Hell no! If it's going to show the passage of years I might as well milk it for all it's worth. Why else do greybeards grow such grey beards?
But I can't grow a beard to save my life. Well I can, kinda, but it's such a pitiful and uncomfortable beard that it's not worth the trouble. I know; I tried in late 1987. At about day 7 one of my workmates, at a team meeting, offered to run book on when I'd manage to completely cover my chin. I laughed along with the rest of the team but I fancy my laughter was somewhat less comfortable than theirs.
By day 21 I had a beard that completely hid my chin but it felt greasy and chafed like you wouldn't believe. But I stuck it out, for the nonce. I shampooed the bugger every day but it never lost that greasy feel. On Christmas day 1987 I went to Christmas with my folks and I was photographed. When I saw the developed photo I was aghast. Not so much a cognitive human being as an aggrandised monkey. I lost the beard that day and I've never worn one since!
So back to the hair. In the 1960's when long hair was all the rage I had a crewcut. Dunno why; I wasn't much given to thoughts of social change at the time. But sometime in the mid 1970's I stopped having haircuts and grew my hair down to below my elbows. Did the whole thing; henna shampoo to impart that red glow... curlers to impart the curls.
Yeah, I did curlers. In mid 1975 I was cooking dinner for some friends who were coming over (my best mate Heino's sister and her husband as it happens - June 30th 1975). Halfway through cooking and just before they arrived I remembered some ingredient I needed and had forgotten. So I nipped over to the supermarket just up the street and snagged whatever it was. I was standing in line behind a woman with a full shopping cart. 'Excuse me' I said, 'would you mind if I went ahead. I have just this one thing and my roast is in danger of burning!'. Open mouthed she let me take precedence! 30 years down the track she's probably forgotten the incident; I certainly hope she has!
The following year I bought my favourite hairbrush. I've written about it before[^]. The only thing, apart from my skin and bones and memory that I still possess from that time.
On Friday July 11th 1986 I had dinner with my first wife at the Pancake Parlour, Doncaster Road, Melbourne. It was the night before my second trip to the US (now you know why I remember the date ). Suddenly she shrieked (you have to know her to understand how accurate a description that is) as she poked at my hair just above my left ear. 'You've got white hair!'. I was aghast. It seems that I had three white hairs!

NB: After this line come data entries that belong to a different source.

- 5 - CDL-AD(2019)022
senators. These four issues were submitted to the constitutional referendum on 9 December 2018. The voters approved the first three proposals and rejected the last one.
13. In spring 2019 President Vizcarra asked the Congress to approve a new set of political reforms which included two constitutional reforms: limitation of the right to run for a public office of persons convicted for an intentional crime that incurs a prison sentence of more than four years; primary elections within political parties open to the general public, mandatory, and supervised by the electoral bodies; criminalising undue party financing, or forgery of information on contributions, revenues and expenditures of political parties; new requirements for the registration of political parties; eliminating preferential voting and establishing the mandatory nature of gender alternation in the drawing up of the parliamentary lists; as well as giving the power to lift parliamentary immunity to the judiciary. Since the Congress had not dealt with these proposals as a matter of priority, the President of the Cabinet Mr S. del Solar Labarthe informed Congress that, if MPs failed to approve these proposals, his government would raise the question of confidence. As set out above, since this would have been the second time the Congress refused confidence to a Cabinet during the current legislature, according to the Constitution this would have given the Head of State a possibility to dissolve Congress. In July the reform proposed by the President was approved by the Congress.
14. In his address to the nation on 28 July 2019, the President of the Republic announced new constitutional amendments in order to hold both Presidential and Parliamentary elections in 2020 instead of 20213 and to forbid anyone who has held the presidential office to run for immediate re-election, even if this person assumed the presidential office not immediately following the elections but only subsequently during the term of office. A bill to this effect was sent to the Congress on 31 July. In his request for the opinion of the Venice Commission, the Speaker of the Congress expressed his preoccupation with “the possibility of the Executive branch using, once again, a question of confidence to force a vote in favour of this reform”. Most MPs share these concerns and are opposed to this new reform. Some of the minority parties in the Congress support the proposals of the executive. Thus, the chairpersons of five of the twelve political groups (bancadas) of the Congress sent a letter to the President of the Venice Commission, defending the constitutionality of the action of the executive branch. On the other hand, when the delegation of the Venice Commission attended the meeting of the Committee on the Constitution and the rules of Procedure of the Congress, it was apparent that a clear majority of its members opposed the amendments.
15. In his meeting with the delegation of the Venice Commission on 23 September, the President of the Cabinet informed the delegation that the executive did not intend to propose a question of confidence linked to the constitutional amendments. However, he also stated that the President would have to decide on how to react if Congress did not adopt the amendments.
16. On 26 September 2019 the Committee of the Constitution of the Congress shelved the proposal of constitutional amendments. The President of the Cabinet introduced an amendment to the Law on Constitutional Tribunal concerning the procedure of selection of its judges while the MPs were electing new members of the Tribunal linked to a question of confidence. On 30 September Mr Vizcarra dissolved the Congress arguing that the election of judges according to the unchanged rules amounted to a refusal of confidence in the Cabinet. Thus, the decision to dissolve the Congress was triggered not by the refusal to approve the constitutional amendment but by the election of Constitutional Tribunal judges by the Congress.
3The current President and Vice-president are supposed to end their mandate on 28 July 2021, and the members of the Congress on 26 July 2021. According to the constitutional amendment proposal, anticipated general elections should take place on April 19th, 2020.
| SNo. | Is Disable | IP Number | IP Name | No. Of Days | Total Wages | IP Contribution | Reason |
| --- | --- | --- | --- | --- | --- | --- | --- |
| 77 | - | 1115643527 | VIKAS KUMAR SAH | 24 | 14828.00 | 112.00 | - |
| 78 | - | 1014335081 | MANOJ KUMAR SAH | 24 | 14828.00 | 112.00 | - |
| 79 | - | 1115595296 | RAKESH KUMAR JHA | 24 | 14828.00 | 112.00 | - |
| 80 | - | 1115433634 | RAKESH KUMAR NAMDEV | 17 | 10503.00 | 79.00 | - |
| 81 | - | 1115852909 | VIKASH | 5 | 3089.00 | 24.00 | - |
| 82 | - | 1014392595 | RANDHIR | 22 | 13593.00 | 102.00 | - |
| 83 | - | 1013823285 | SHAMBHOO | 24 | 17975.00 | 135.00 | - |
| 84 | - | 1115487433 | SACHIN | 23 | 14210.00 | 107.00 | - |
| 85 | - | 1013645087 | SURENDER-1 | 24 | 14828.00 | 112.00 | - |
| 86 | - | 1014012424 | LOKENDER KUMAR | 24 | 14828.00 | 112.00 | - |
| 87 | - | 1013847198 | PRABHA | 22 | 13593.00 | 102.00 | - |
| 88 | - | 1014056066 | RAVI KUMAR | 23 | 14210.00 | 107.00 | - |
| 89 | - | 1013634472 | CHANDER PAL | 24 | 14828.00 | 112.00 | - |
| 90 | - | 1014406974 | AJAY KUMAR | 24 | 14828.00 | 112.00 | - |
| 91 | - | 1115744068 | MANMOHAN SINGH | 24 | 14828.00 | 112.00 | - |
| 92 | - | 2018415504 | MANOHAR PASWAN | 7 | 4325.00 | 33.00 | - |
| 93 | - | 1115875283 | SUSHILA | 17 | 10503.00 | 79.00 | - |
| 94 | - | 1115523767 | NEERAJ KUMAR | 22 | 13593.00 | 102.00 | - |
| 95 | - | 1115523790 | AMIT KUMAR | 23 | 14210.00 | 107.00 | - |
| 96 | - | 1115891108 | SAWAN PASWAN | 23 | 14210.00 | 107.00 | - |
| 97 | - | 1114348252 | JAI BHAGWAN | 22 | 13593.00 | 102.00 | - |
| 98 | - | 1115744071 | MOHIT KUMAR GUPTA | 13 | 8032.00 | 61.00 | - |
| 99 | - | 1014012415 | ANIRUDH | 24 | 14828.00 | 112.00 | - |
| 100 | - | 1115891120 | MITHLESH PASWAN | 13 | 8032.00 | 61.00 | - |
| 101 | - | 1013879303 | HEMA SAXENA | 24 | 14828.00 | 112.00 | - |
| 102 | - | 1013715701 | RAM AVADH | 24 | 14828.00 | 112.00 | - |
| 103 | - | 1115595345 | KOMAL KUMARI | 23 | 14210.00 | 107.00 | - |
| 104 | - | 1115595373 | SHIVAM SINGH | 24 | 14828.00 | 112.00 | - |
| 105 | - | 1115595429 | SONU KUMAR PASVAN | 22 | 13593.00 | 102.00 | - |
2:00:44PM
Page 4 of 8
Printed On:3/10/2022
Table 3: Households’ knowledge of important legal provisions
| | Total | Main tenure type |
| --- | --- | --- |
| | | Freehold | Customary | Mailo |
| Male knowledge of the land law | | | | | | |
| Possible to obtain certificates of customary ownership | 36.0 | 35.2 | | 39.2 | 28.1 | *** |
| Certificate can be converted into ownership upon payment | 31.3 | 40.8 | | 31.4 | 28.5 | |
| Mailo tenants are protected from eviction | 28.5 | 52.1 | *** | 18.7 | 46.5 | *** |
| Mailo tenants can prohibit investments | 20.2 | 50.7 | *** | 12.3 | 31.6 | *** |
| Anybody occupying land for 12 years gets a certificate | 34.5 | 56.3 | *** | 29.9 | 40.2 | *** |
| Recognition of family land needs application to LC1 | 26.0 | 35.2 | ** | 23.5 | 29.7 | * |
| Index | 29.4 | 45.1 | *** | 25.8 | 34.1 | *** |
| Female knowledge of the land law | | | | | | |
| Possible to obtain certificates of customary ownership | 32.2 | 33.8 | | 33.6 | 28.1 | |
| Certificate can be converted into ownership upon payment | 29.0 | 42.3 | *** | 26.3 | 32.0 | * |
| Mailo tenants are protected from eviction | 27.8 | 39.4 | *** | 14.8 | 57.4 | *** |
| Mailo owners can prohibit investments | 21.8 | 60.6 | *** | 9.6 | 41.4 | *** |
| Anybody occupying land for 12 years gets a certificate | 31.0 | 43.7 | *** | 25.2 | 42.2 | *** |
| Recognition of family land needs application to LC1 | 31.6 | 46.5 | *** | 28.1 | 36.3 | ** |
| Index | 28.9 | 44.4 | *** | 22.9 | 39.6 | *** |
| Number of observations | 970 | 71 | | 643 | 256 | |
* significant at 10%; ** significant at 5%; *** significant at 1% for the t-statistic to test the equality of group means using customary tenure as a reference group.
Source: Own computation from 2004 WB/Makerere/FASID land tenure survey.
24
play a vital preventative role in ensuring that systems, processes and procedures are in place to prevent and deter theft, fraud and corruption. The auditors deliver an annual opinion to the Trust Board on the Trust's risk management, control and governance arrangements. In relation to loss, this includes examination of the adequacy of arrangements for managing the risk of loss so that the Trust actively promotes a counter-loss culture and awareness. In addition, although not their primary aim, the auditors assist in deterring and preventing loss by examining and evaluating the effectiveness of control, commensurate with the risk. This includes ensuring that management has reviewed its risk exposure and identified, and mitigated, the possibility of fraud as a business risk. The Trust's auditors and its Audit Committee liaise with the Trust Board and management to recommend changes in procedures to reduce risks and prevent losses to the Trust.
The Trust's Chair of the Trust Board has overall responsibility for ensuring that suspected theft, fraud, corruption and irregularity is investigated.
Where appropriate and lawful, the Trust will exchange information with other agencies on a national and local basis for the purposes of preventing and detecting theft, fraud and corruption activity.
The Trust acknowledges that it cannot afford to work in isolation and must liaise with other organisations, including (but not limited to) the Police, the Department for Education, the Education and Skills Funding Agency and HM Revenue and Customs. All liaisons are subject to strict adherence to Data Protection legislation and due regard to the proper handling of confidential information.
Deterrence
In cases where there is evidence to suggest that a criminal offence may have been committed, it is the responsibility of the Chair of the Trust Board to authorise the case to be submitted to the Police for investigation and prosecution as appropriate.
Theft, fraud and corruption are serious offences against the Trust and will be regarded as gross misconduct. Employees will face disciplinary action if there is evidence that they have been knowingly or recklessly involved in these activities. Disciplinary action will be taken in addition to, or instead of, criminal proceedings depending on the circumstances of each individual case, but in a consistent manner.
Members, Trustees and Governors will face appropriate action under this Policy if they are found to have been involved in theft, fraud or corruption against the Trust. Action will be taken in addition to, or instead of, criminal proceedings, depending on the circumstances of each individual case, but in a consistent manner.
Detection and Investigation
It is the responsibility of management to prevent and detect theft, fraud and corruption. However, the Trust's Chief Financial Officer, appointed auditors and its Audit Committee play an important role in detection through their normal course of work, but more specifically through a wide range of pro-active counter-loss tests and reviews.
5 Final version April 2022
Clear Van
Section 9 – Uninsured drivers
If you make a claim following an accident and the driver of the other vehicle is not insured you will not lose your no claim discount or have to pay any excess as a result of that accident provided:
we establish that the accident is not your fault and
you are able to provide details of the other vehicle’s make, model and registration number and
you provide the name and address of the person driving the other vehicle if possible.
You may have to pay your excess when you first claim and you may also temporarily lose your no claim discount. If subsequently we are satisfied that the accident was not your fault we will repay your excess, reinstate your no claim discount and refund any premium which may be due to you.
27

It's almost 19 years since that day and I'm reconciled to my grey. I remember swearing, back in the days, 20 or more years ago when it was still a remote future, that when I started to go grey I'd do it with dignity. None of your Grecian 2000 for this little grey duck! I'm going to stick with that resolution. The choice is between being extinguished and distinguished. I'd much rather be a dis than an ex!
I'm almost at my goal of growing my hair back to my elbows!
But of course you know that I blame my step kids! Yeah, that's the ticket; it's their fault; nothing whatsoever to do with being 50!